Will looked blearily up at Halt and tried to smile. It was a pathetic attempt soiled by the grimace that forced itself onto his face. "I'll try." He said. "But Halt, if… If I don't… Tell Alyss I love her. And… And Daniel." He took a shaky breath. "Take care of him. I can't-" Whatever he was about to say was broken off as he coughed roughly, crimson trickling out of his mouth. He let out a pained scream, and fell harder against Halt. The older ranger could only hold him and pretend that he wasn't shaking with repressed sobs.

"Will, don't say that. Don't do this to me. I can't do this again – not again - I just can't." Halt's voice was uncharacteristically weak and transparent, all usual composure gone. Again. For a split second, Halt found himself back twenty-eight years in time, and it was not Will's face that he was knelt over, but rather the face of Daniel, Will's father. As soon as it came, the déjà vu left, and Halt was back in the present, with Will lying before him, his breathing drawn shallow and ragged by his injury. Both father and son had asked the same query of him – the last request of a dying man. Not again.

"I won't let you die, Will. I won't." Halt said.

"Sorry to disappoint you, Halt," Will mustered out, "Must… Must be a family thing." He tried to smile. All of a sudden, his breathing thinned out further, and he was taking so many quick, shallow breaths that he was close to hyperventilating. "Halt… I Don't… Time…"
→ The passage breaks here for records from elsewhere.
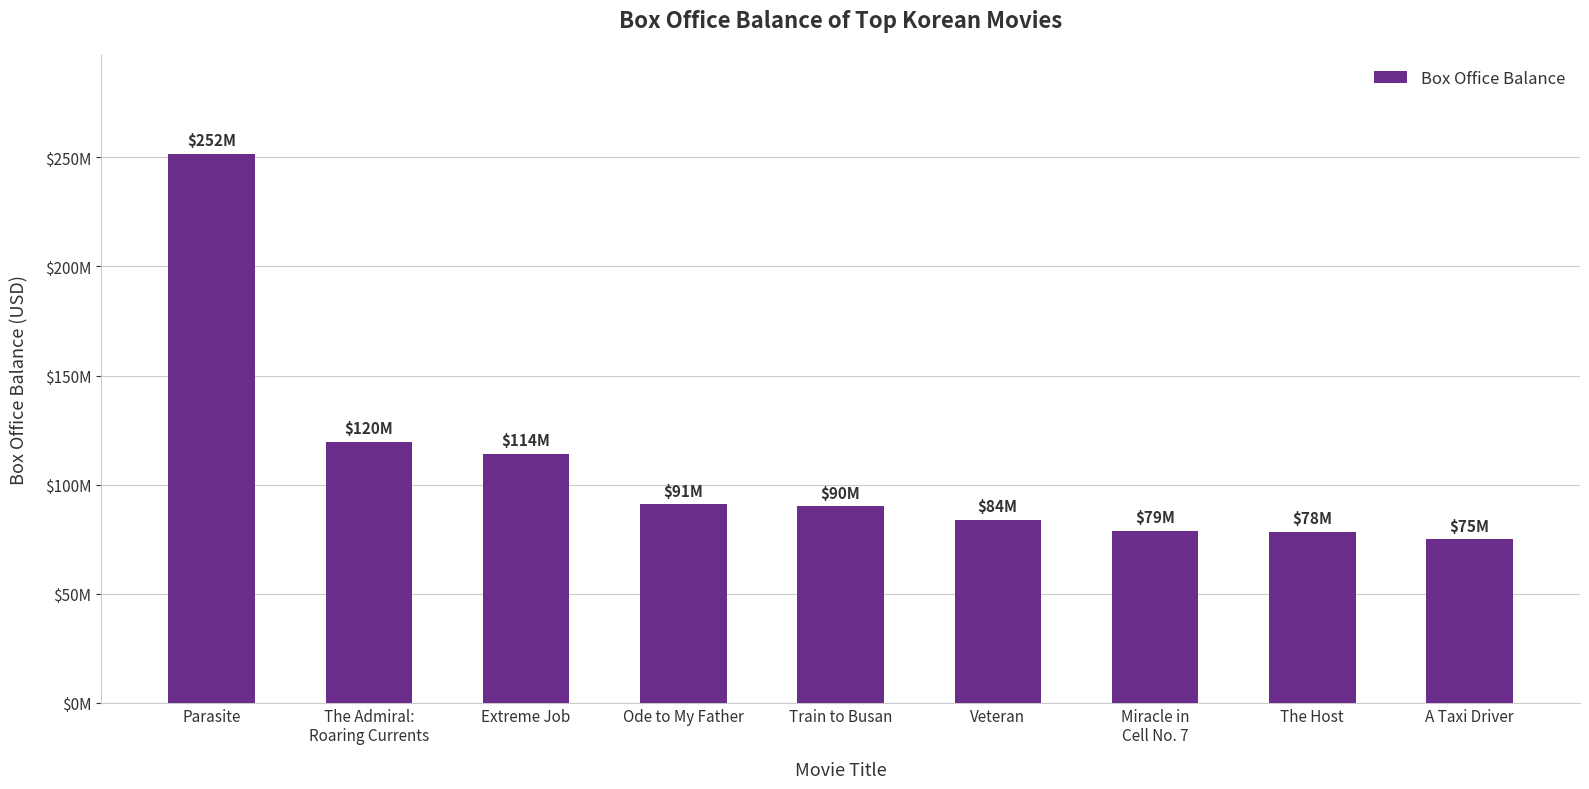

Rank the categories by value from lowest to highest.

A Taxi Driver, The Host, Miracle in
Cell No. 7, Veteran, Train to Busan, Ode to My Father, Extreme Job, The Admiral:
Roaring Currents, Parasite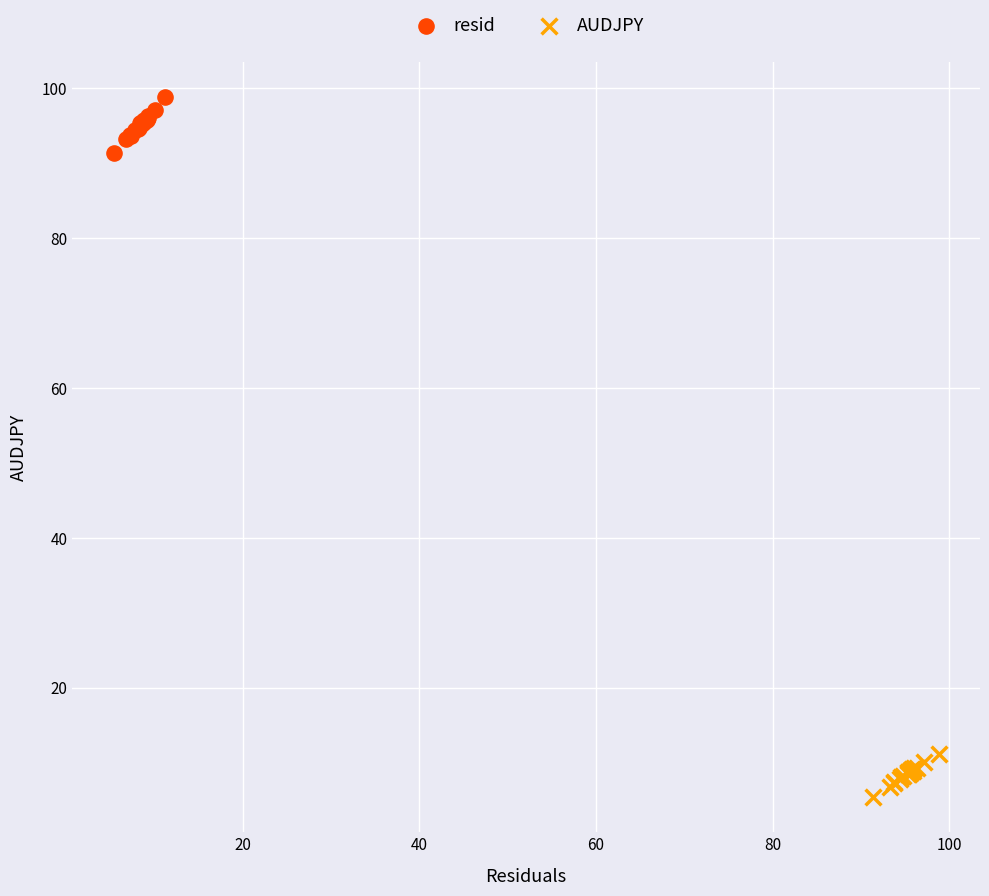

Which series contains the highest Y value?

resid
"No." Halt found himself saying. "No!" Will was fading fast, he could tell. A renewed shot of adrenaline flew through his veins. Halt whipped his head around towards the cluster of tents not too far off. After the battle had ended, most knights and commanders had gathered there to regroup.

"Horace!" He yelled. No response. He gathered his breath, and with every ounce of panic and agony that he felt inside, managed a louder voice. "HORACE!"